In Figure 2, it the data are binned into four manually defined intervals, which are visualized with a 4-class red color scheme. This is an effective way at presenting these CH4 concentration data because it accurately represents ambient levels and elevated levels that would indicate a leak. Harnessing the symbology capabilities within ArcGIS Pro is something that takes time to achieve the best communication of the data possible. In one of my classes this semester, Geography 567: Programming in GIS, I have learned how to use Python within ArcGIS Pro to facilitate faster data processing. Here, I used the Python window in ArcGIS Pro to run some simple code using the Apply Symbology From Layer function in the Data Management toolbox, an example of which is displayed below.

import arcpy
arcpy.ApplySymbologyFromLayer_management("Site 26", "Site 1")

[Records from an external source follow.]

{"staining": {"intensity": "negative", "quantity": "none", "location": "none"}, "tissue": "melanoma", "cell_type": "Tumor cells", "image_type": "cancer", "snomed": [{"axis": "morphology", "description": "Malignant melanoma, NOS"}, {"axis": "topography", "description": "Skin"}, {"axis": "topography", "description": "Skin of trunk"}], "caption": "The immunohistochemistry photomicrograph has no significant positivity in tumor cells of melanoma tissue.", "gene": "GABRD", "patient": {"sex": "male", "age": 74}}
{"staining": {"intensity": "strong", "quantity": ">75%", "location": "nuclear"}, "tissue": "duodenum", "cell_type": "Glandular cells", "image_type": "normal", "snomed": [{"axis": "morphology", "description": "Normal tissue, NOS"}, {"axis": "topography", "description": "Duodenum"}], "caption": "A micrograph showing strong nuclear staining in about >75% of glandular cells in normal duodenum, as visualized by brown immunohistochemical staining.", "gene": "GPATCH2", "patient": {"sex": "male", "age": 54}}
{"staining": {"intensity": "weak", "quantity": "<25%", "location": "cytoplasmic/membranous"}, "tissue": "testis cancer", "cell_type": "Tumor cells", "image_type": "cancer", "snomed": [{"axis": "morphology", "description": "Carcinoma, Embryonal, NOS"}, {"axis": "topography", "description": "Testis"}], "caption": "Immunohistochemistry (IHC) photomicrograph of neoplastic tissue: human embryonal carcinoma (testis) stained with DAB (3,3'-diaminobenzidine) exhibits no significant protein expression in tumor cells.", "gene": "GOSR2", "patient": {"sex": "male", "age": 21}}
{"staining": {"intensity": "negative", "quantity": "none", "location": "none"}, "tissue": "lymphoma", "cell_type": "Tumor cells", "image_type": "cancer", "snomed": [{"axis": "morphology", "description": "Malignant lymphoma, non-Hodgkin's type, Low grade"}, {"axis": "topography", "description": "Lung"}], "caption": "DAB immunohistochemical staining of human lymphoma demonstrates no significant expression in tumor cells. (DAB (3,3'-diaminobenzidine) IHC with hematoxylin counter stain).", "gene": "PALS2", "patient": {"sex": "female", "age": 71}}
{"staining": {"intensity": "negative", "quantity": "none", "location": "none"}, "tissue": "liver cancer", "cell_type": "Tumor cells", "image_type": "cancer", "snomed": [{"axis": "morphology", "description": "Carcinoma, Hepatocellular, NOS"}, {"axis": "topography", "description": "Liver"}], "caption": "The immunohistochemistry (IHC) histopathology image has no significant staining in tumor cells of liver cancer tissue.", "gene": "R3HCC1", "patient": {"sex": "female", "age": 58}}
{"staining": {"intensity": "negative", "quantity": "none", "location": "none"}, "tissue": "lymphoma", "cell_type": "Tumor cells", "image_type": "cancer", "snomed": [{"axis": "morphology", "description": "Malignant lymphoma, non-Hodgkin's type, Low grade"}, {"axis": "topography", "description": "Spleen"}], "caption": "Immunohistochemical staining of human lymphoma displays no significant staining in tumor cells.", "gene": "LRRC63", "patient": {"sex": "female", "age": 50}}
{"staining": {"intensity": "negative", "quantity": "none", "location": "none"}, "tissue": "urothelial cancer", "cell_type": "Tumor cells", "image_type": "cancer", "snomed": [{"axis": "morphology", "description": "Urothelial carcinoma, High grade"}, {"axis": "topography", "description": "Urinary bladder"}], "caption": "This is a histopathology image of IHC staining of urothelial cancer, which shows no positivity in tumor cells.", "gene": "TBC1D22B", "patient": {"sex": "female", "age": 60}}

This applied the symbology presented in Figure 2 at Site 26 to Site 1. The same code was run to achieve a consistent symbology at other facilities as needed, which saved me significant amounts of time when creating these CM maps. This is important, especially given the fact that the turn-around time for data analysis needs to be fast, so that a CH4 leak can be identified and addressed as soon as possible. An example of this code can also be found in Esri’s Tool Reference section on their website, and I encourage anyone that is new to coding to consult the wealth of programming information Esri makes available to the public to speed up their workflows. A loop structure in the code above would have enabled even quicker processing, but since I am still actively learning code, I decided to keep it simple. I look forward to following up on the progress I make using Python in ArcGIS Pro for CH4 concentration data visualization in my next blog post!

References

  1. LI-COR. (2020). LI-7810 Trace Gas Analyzer. https://www.licor.com/env/products/trace_gas/LI-7810
  2. Myhre, G., D. Shindell, F.-M. Bréon, W. Collins, J. Fuglestvedt, J. Huang, D. Koch, J.-F. Lamarque, D. Lee, B. Mendoza, T. Nakajima, A. Robock, G. Stephens, T. Takemura & H. Zhang. (2013). Anthropogenic and Natural Radiative Forcing. In: Climate Change 2013: The Physical Science Basis. Contribution of Working Group I to the Fifth Assessment Report of the Intergovernmental Panel on Climate Change. Cambridge University Press, Cambridge, United Kingdom and New York, NY, USA.
  3. Maazallahi, H., Fernandez, J. M., Menoud, M., Zavala-Araiza, D., Weller, Z. D., Schwietzke, S., … & Röckmann, T. (2020). Methane mapping, emission quantification and attribution in two European cities; Utrecht, NL and Hamburg, DE. Atmospheric Chemistry and Physics Discussions, 1-30.
  4. Government of Canada (2019, April 1). About methane emissions. https://www.canada.ca/en/environment-climate-change/services/climate-change/global-methane-initiative/about-methane-emissions.html
  5. Government of Canada (2018, April 26). Canada’s methane regulations for the upstream oil and gas sector. https://www.canada.ca/en/environment-climate-change/services/canadian-environmental-protection-act-registry/proposed-methane-regulations-additional-information.html
  6. IEA (2020). Methane Tracker. https://www.iea.org/reports/methane-tracker-2020
  7. Fox, T. A., Barchyn, T. E., Risk, D., Ravikumar, A. P., & Hugenholtz, C. H. (2019). A review of close-range and screening technologies for mitigating fugitive methane emissions in upstream oil and gas. Environmental Research Letters14(5), 053002.